Em “Milk”, ele brincava com a linguagem do Super-8. Aqui é com a estética do quadrinho. O uso de vinhetas, baseadas nos desenhos de Callahan, traduz o espírito garimpeiro do diretor, aqui mais contido, a serviço de uma dívida com um velho amigo. Há tempos, Robin Williams (1951-2014), a quem ele dirigiu no seminal “Gênio indomável” (1997), quis levar às telas a história de Callahan, alcoólatra que foi confinado a uma cadeira de rodas após um desastre rodoviário, tornando-se um ás do cartum. Williams queria produzir, tendo um famosíssimo cadeirante, seu querido amigo Christopher Reeve (1952-2004), o eterno Superman, no papel central. O projeto não aconteceu quando Williams queria, mas o pedido daquele grande ator nunca saiu da cabeça de Gus, que enfim, há um ano, tirou do papel a jornada de Callahan para sair do Inferno da autocomiseração pela arte. As filmagens ocorreram no Oregon e na Califórnia. O custo de produção beirou US$ 7,5 milhões, tendo Danny Elfman à frente da trilha sonora. “Ele é um colaborador próximo, atento, que complementa minhas necessidades estéticas”, disse o cineasta.
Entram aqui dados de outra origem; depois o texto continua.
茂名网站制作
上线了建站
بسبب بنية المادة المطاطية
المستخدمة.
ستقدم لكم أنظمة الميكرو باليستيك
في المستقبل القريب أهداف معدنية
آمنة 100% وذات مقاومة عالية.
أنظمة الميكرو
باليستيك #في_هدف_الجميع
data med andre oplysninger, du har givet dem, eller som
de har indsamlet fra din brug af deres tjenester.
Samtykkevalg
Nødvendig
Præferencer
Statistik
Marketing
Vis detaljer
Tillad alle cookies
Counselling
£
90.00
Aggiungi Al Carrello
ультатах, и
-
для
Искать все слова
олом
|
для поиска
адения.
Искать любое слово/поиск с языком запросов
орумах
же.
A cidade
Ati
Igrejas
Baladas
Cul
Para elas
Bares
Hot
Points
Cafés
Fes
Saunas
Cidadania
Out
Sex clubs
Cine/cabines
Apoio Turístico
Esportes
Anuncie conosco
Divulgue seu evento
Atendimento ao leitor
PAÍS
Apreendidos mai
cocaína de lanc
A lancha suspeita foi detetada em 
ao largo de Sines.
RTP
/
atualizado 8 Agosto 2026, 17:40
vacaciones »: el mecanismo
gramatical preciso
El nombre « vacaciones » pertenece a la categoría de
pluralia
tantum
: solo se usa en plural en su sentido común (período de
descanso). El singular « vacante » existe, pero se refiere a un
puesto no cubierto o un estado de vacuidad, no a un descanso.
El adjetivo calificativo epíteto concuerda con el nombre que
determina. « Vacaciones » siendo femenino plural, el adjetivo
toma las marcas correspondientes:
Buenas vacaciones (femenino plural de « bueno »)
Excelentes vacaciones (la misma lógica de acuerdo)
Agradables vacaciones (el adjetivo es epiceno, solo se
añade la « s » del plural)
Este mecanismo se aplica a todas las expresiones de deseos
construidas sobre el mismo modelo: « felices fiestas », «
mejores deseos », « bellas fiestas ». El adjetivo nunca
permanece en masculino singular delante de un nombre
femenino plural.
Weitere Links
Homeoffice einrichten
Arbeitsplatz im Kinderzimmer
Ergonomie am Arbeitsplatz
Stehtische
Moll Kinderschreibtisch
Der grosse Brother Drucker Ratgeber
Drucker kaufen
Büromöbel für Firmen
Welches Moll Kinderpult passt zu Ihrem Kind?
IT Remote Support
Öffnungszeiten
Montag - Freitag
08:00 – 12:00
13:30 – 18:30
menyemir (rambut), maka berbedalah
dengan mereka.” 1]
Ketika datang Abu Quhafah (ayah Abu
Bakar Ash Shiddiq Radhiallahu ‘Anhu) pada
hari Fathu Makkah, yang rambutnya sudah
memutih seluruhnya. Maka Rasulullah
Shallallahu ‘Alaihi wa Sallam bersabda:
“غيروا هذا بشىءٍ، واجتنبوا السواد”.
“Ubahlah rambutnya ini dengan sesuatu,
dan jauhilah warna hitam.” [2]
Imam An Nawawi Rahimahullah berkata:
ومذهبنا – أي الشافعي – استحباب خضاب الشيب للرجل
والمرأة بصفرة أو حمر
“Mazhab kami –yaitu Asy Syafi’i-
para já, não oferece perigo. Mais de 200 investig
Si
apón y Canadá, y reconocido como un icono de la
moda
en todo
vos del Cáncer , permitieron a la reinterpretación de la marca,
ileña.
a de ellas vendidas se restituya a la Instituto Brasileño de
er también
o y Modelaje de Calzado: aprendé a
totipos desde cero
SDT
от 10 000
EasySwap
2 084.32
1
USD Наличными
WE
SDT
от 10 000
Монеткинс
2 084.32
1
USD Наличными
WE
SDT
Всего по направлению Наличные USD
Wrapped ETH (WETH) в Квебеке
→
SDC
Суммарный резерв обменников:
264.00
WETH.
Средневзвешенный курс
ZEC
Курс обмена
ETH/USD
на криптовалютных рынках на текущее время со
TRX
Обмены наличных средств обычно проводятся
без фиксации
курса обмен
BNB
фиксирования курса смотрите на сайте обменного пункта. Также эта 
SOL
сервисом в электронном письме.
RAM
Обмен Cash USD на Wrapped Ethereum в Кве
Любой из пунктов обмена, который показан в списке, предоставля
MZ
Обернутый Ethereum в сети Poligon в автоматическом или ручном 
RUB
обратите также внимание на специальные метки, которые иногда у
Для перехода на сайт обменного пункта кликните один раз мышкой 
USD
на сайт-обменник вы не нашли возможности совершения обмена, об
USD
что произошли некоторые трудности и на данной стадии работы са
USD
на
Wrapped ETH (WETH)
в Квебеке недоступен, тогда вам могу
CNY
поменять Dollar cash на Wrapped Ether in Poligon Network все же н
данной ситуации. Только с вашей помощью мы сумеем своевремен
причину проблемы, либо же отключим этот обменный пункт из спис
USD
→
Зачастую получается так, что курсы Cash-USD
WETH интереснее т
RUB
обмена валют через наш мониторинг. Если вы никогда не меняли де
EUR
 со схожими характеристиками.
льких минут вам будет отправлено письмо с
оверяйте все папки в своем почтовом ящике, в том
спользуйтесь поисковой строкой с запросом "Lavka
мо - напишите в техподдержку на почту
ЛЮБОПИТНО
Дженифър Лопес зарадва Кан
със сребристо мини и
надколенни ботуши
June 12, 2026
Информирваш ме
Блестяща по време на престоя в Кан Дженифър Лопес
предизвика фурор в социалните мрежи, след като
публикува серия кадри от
Há um apuro na direção de fotografia de Christopher Blauvelt (que foi cameraman em “Velocidade máxima”) para diluir a gradação das cores: quanto mais sereno o protagonista fica, mais suave é o colorido. A montagem do longa, feita pelo próprio Gus com David Marks, dilui a linha conversadora adotada pelo cineasta, a fim de respeitar a linha memorialista que seu personagem (real) deixou impressa em sua autobiografia. O uso de tiras de HQ e a fusão de alucinações com situações do dia a dia de Callahan salva o longa da burocracia. E há um combustível poético singular na presença de Jonah Hill, que quase ofusca Phoenix – um feito para poucos. É um Van Sant nas raias da doçura. Um Van Sant leve, mas necessário.